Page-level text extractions
====================

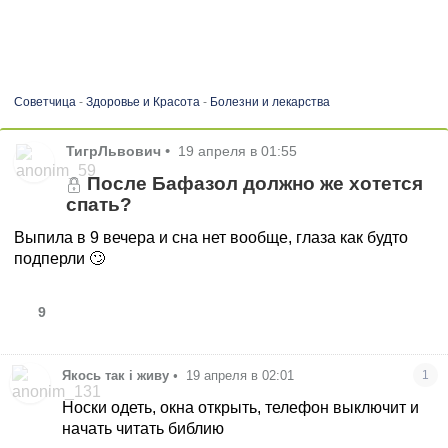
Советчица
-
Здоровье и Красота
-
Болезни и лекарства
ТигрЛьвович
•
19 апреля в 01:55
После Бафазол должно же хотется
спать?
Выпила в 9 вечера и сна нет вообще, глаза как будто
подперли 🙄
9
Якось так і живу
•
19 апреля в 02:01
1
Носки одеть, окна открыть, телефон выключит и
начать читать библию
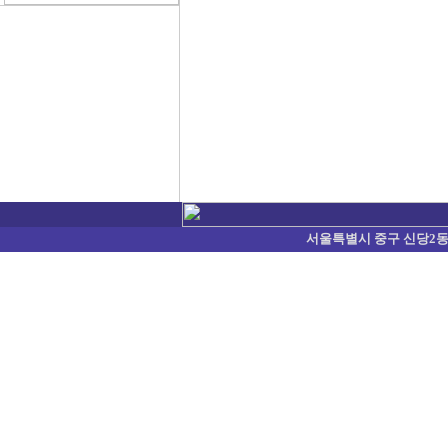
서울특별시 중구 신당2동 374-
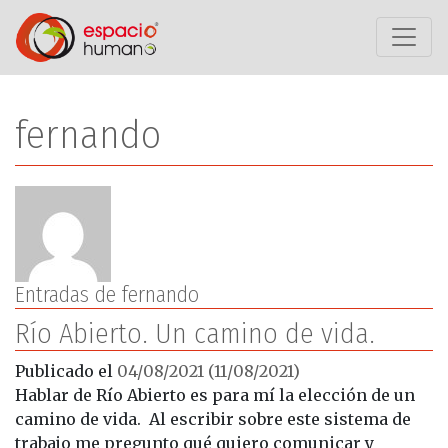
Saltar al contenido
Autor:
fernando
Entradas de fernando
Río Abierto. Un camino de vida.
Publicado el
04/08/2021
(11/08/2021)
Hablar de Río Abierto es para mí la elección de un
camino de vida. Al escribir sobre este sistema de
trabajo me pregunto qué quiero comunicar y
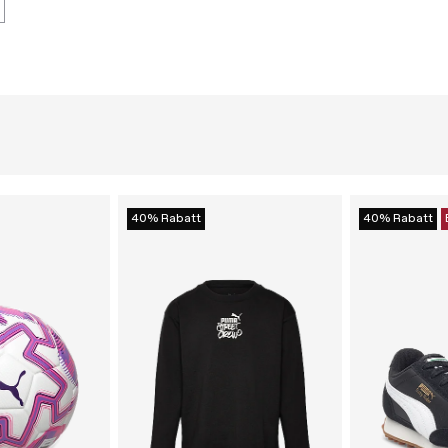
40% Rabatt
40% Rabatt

====================

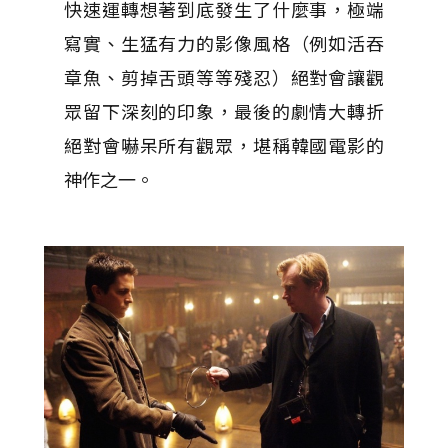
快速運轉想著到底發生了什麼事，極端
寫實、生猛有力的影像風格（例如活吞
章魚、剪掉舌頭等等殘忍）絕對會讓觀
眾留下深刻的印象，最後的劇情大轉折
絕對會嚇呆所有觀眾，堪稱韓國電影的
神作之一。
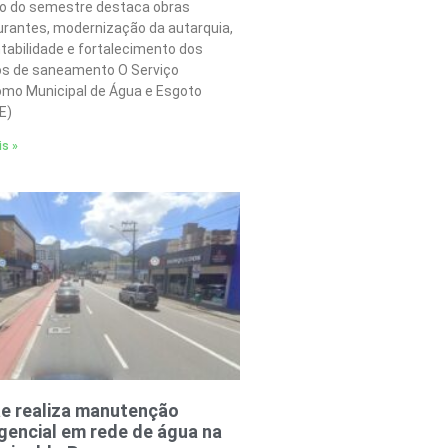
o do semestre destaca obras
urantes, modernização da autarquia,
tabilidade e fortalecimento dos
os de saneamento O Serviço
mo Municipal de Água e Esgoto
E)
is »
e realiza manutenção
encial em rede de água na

====================

PROBLEM TO WORK ON:
Reproduce verbatim the stretch of lines from the one containing "Saltar al contenido" through the one containing "trabajo me pregunto qué quiero comunicar y".

EXERCISE SOLUTION:
Saltar al contenido
Autor:
fernando
Entradas de fernando
Río Abierto. Un camino de vida.
Publicado el
04/08/2021
(11/08/2021)
Hablar de Río Abierto es para mí la elección de un
camino de vida. Al escribir sobre este sistema de
trabajo me pregunto qué quiero comunicar y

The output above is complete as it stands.